A morte de uma turista brasileira nesta semana expôs os riscos enfrentados por visitantes do Parque Nacional do Monte Rinjani, na Indonésia. De acordo com um relatório divulgado pelo governo local, entre 2020 e 2024, foram registradas oito mortes e cerca de 180 acidentes em trilhas da região. A área é uma das mais procuradas por aventureiros e praticantes de trekking, mas os dados revelam uma escalada preocupante de ocorrências graves.
O caso mais recente envolve uma brasileira que desapareceu após escorregar em um trecho íngreme do monte, na última sexta-feira (20). Após quatro dias de buscas, o corpo foi localizado nesta terça-feira (24). A turista caiu aproximadamente 300 metros abaixo da trilha principal, em uma área de difícil acesso.
Aumento expressivo de acidentes
Os registros oficiais mostram que os acidentes têm aumentado ano após ano, com destaque para o crescimento expressivo em 2024. Veja os números:
2020: 21 acidentes / 2 mortes
2021: 33 acidentes / 1 morte
2022: 31 acidentes / 1 morte
2023: 35 acidentes / 3 mortes
2024: 60 acidentes / 1 morte
Os dados evidenciam que, apenas no último ano, os acidentes quase dobraram em relação a 2022, pressionando autoridades locais a tomar providências.
Trilha interditada e medidas emergenciais
Após o acidente fatal da brasileira, as autoridades indonésias determinaram o fechamento do trecho da trilha onde a queda ocorreu. O governo também solicitou a implementação de um Procedimento Operacional Padrão (POP) voltado à busca, resgate e evacuação de visitantes no parque.
Além disso, estão sendo estudadas novas normas de segurança, como reforço na sinalização dos caminhos, controle do fluxo de visitantes e exigência de guias treinados para grupos que acessam as áreas mais elevadas do monte.
Desafio entre turismo e segurança
O Monte Rinjani, com seus 3.726 metros de altitude, é o segundo vulcão mais alto da Indonésia e atrai milhares de turistas anualmente. Apesar da beleza natural e do apelo para aventureiros, a trilha exige resistência física e preparo técnico. Especialistas em segurança alertam que a estrutura disponível no parque ainda é insuficiente diante do crescimento do turismo.

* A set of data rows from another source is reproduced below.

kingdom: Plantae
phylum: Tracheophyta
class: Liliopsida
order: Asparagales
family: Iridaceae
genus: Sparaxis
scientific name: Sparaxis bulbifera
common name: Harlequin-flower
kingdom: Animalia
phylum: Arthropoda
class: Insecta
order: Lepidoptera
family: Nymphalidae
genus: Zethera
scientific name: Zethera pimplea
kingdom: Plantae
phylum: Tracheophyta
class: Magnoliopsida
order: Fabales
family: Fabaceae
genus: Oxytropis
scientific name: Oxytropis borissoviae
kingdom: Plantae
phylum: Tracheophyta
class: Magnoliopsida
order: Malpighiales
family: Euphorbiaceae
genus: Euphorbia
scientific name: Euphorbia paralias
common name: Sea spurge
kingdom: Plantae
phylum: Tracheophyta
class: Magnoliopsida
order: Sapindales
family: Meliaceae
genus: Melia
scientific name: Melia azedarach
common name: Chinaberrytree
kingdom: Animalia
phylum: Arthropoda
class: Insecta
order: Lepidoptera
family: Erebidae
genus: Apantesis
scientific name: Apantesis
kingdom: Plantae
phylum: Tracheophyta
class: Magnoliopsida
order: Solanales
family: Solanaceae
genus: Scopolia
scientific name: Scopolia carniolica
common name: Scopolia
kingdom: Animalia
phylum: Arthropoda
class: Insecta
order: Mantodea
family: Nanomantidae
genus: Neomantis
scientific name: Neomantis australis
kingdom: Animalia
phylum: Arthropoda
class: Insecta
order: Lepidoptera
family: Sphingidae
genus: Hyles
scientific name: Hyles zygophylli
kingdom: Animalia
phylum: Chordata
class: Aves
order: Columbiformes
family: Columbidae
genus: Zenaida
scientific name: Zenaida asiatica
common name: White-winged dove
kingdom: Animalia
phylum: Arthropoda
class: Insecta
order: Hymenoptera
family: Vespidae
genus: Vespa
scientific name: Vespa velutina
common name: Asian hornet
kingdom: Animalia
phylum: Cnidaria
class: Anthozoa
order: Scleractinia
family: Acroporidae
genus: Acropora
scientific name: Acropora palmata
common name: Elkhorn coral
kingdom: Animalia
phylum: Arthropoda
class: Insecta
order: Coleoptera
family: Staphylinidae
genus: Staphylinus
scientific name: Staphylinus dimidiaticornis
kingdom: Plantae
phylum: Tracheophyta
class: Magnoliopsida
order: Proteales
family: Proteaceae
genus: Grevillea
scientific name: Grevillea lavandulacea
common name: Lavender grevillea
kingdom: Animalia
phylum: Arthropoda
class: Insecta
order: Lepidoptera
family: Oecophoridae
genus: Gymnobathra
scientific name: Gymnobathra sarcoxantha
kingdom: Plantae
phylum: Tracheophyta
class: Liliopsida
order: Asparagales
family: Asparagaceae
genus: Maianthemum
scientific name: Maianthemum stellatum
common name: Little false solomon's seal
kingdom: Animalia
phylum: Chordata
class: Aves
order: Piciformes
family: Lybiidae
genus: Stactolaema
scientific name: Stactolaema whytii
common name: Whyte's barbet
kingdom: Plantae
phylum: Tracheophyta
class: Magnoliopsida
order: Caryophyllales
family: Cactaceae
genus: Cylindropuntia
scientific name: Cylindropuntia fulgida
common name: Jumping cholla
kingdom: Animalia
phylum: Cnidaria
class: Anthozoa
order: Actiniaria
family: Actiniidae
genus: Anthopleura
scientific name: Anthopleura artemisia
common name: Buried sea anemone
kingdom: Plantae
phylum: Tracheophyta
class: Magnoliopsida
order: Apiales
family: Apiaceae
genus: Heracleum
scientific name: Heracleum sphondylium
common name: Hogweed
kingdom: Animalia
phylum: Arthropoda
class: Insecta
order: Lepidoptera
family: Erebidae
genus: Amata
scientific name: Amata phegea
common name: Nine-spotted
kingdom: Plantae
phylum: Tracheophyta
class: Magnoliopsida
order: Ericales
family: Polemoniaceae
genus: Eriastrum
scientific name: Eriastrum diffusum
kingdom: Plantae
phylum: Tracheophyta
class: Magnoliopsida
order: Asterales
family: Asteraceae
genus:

A tragédia envolvendo a brasileira reacende o debate sobre a responsabilidade de operadoras, guias locais e autoridades na promoção de um turismo seguro em regiões de alto risco geológico e ambiental. A expectativa é de que o episódio sirva como ponto de partida para mudanças efetivas no manejo da visitação ao Monte Rinjani.